Publié le 12 octobre 2025 02:34:00. Le désert d’Atacama, le plus aride du monde, se pare d’une splendeur éphémère : une floraison exceptionnelle qui attire les visiteurs et témoigne d’une biodiversité insoupçonnée. Ce phénomène naturel, attendu chaque année, devrait se prolonger jusqu’en novembre, avec un pic de floraison mi-octobre.
- La floraison du désert d’Atacama est en cours, transformant le paysage en un tapis multicolore.
- Le phénomène devrait durer jusqu’en novembre, avec un pic attendu mi-octobre.
- Les régions d’Atacama et de Coquimbo abritent la plus grande diversité végétale du Chili.
Après des pluies favorables, le nord du Chili assiste à un spectacle rare : le désert d’Atacama, habituellement austère, se couvre de fleurs sauvages. Des étendues considérables de végétation émergent, offrant un contraste saisissant avec l’aridité environnante et attirant un public de plus en plus nombreux, tant national qu’international.
Gabriela López, responsable des Aires Protégées de la Corporation Nationale Forestière (Conaf) Huasco, a confirmé la longévité de cette floraison.
« Cette année, le phénomène se prolongera jusqu’au mois de novembre. Nous pourrions avoir un pic de floraison à partir de la mi-octobre. »
Gabriela López, responsable des Aires Protégées de la Conaf Huasco
Selon les observations, la saison actuelle se caractérise par des « parcelles de végétation » ou des « couvertures de plaine » particulièrement intéressantes, offrant un spectacle floral riche et varié.
Quelles espèces composent cette floraison ?
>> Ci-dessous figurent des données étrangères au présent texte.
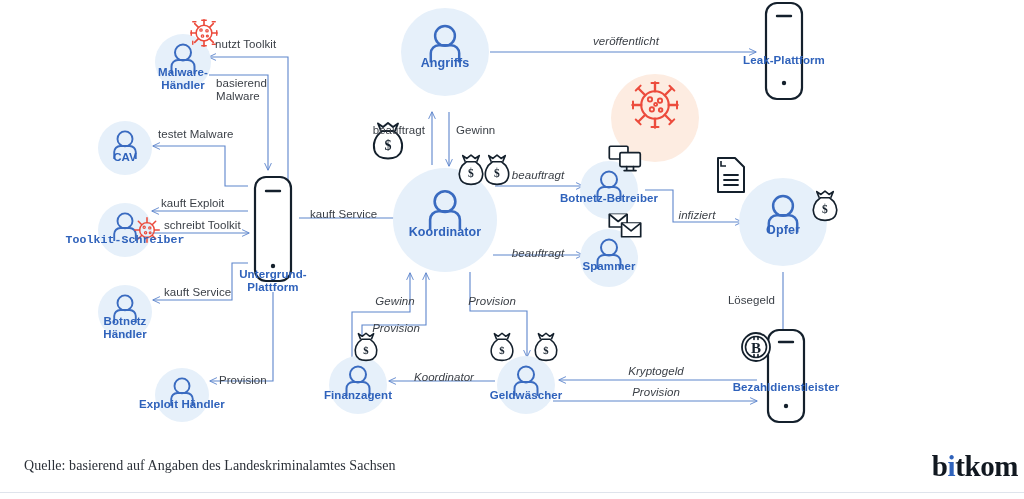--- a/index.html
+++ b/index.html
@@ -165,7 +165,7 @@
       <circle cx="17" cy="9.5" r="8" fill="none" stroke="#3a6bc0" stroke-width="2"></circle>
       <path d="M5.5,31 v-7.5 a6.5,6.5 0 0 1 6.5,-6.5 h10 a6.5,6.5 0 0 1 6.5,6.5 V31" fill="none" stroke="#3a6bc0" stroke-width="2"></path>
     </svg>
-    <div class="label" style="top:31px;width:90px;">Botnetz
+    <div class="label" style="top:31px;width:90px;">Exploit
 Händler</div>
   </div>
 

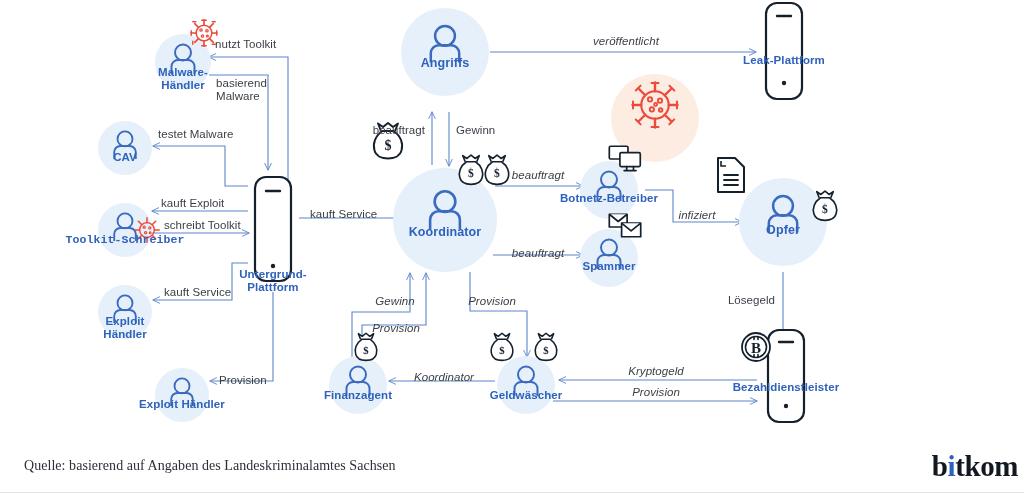--- a/index.html
+++ b/index.html
@@ -30,7 +30,7 @@
   .elabel.r{transform:translateX(-100%);text-align:right;}
   
   #source{
-    position:absolute;left:24px;top:458px;font-size:14px;color:#2b3038;letter-spacing:.05px;font-family:Liberation Serif, serif;
+    position:absolute;left:4px;top:458px;font-size:12px;color:#2b3038;letter-spacing:.05px;
   }
   #rule{position:absolute;left:0;top:492px;width:1024px;height:1px;background:#dfe4ec;}
   #logo{

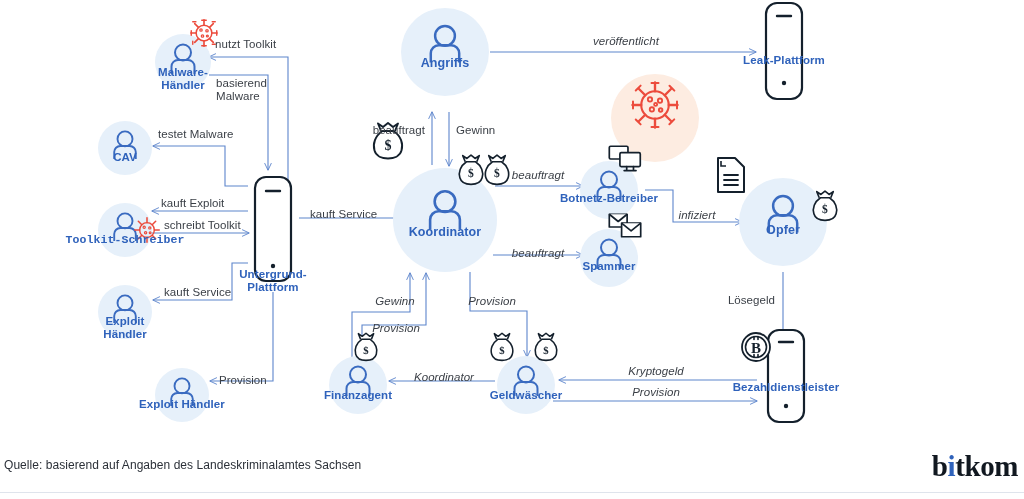--- a/index.html
+++ b/index.html
@@ -34,7 +34,7 @@
   }
   #rule{position:absolute;left:0;top:492px;width:1024px;height:1px;background:#dfe4ec;}
   #logo{
-    position:absolute;right:6px;top:450px;
+    position:absolute;right:12px;top:450px;
     font-family:"Liberation Serif","DejaVu Serif",serif;
     font-size:29px;font-weight:bold;color:#111820;letter-spacing:-.4px;
   }

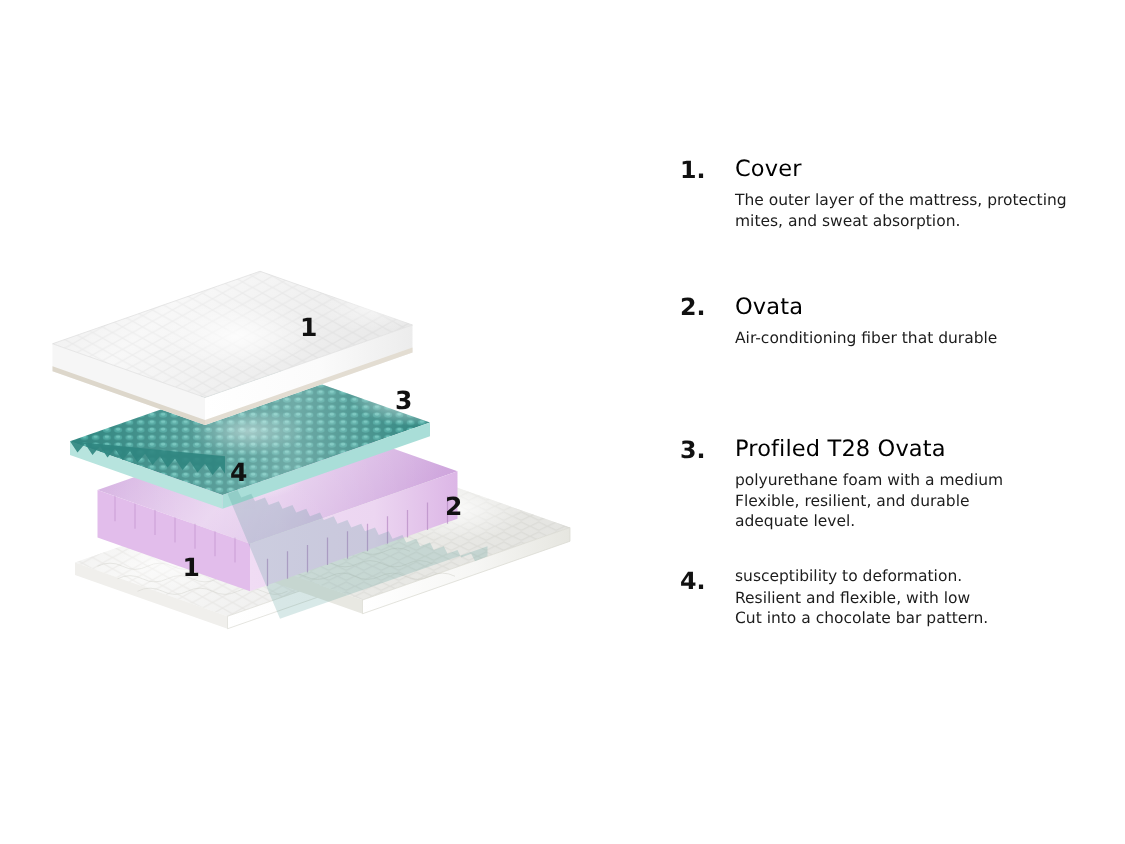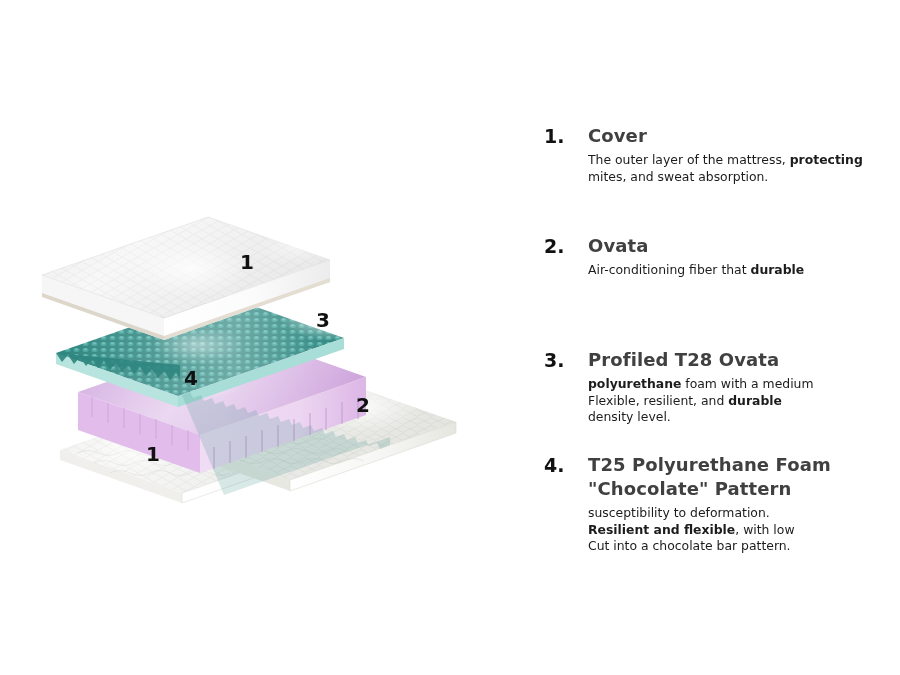--- a/index.html
+++ b/index.html
@@ -82,10 +82,10 @@
   }
   .spec-title {
     font-family: "DejaVu Sans", sans-serif;
-    font-weight: bold;
+    font-weight: normal;
     font-size: 18px;
     line-height: 24px;
-    color: #404040;
+    color: #000000;
     margin: 0 0 4px 0;
     letter-spacing: 0.1px;
   }

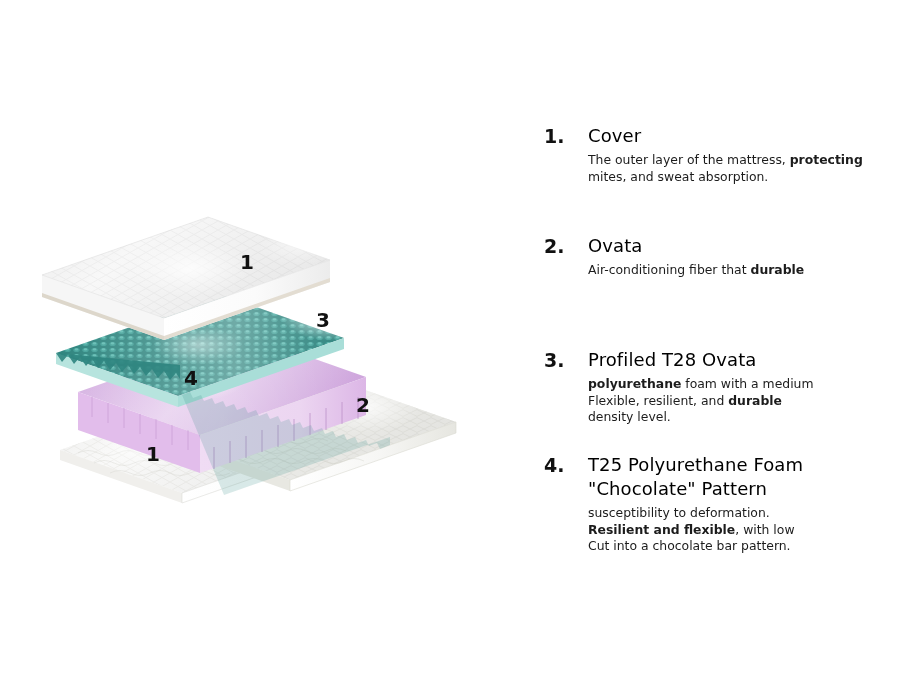--- a/index.html
+++ b/index.html
@@ -103,7 +103,7 @@
     display: block;
   }
   .spec-desc b {
-    font-weight: bold;
+    font-weight: normal;
   }
 </style>
 </head>

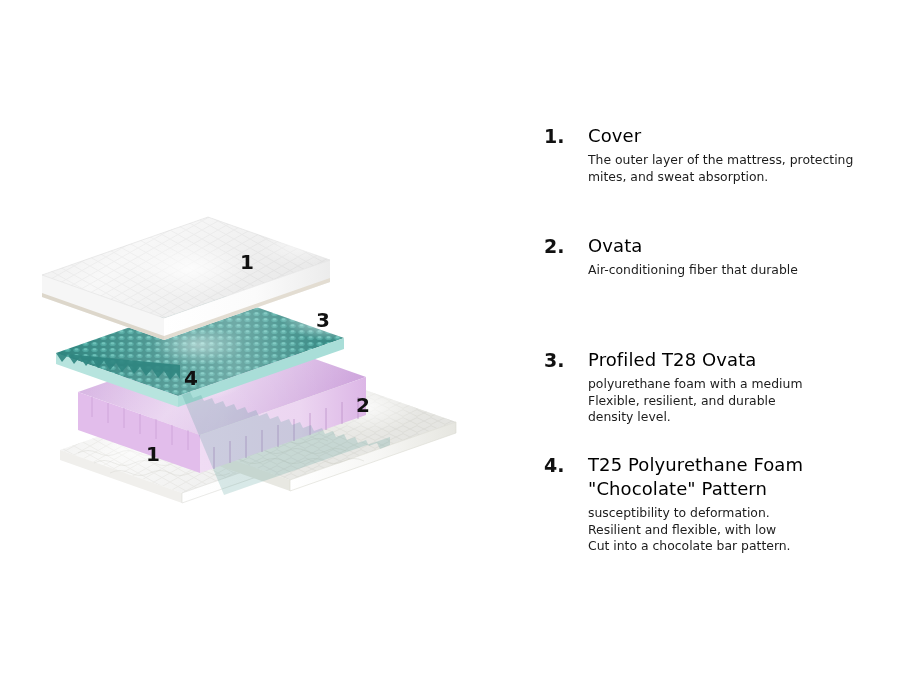--- a/index.html
+++ b/index.html
@@ -313,7 +313,7 @@
       <p class="spec-desc">
           <span class="desc-line"><b>polyurethane</b><span> foam with a medium</span></span>
           <span class="desc-line"><span>Flexible, resilient, and </span><b>durable</b></span>
-          <span class="desc-line"><span>density level.</span></span>
+          <span class="desc-line"><span>adequate level.</span></span>
         </p>
     </div>
   </div>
Les spécialistes soulignent que cette floraison est composée de multiples espèces endémiques, offrant une large palette de couleurs au désert le plus sec du monde. Les zones de Vallenar, Copiapó et leurs environs sont actuellement les plus touchées par ce phénomène, devenant ainsi des destinations prisées pour le tourisme scientifique et la découverte de la nature.
Pourquoi le nord du Chili concentre-t-il autant de biodiversité ?
Cristian Delpiano, chercheur à l’Université de La Serena, explique que les régions d’Atacama et de Coquimbo se distinguent par leur richesse végétale.
« Les régions d’Atacama et de Coquimbo sont celles qui possèdent la plus grande diversité végétale de tout le Chili. »
Cristian Delpiano, chercheur à l’Université de La Serena
Il ajoute que ces espèces possèdent une capacité d’adaptation remarquable aux conditions extrêmes du désert :
« Elles dorment quand il ne pleut pas, elles dorment pour ainsi dire. Elles restent à l’état de graines, d’oignons ou de pommes de terre sous terre. »
Cristian Delpiano, chercheur à l’Université de La Serena
Le chercheur insiste sur le fait que le désert n’est pas un espace vide, mais un écosystème latent :
« Le désert est très vivant, la vie est là, mais il dort quand il ne pleut pas. Il regorge toujours d’espèces, quoique dans un autre état. »
Cristian Delpiano, chercheur à l’Université de La Serena
Jusqu’à quand peut-on profiter de ce phénomène naturel ?
La Conaf estime que la floraison restera visible pendant une grande partie du printemps, en fonction des conditions météorologiques et de l’humidité ambiante. Gabriela López précise que la durée de la floraison ne dépend pas uniquement de la quantité de pluie, mais également de
« facteurs tels que l’humidité et l’exposition au soleil dans différents secteurs. »
Gabriela López, responsable des Aires Protégées de la Conaf Huasco
Le Désert fleuri 2025 s’annonce comme l’un des plus spectaculaires des dernières années, confirmant sa place de phénomène naturel emblématique du nord du Chili et offrant une occasion unique d’admirer la biodiversité et la beauté du paysage d’Atacama.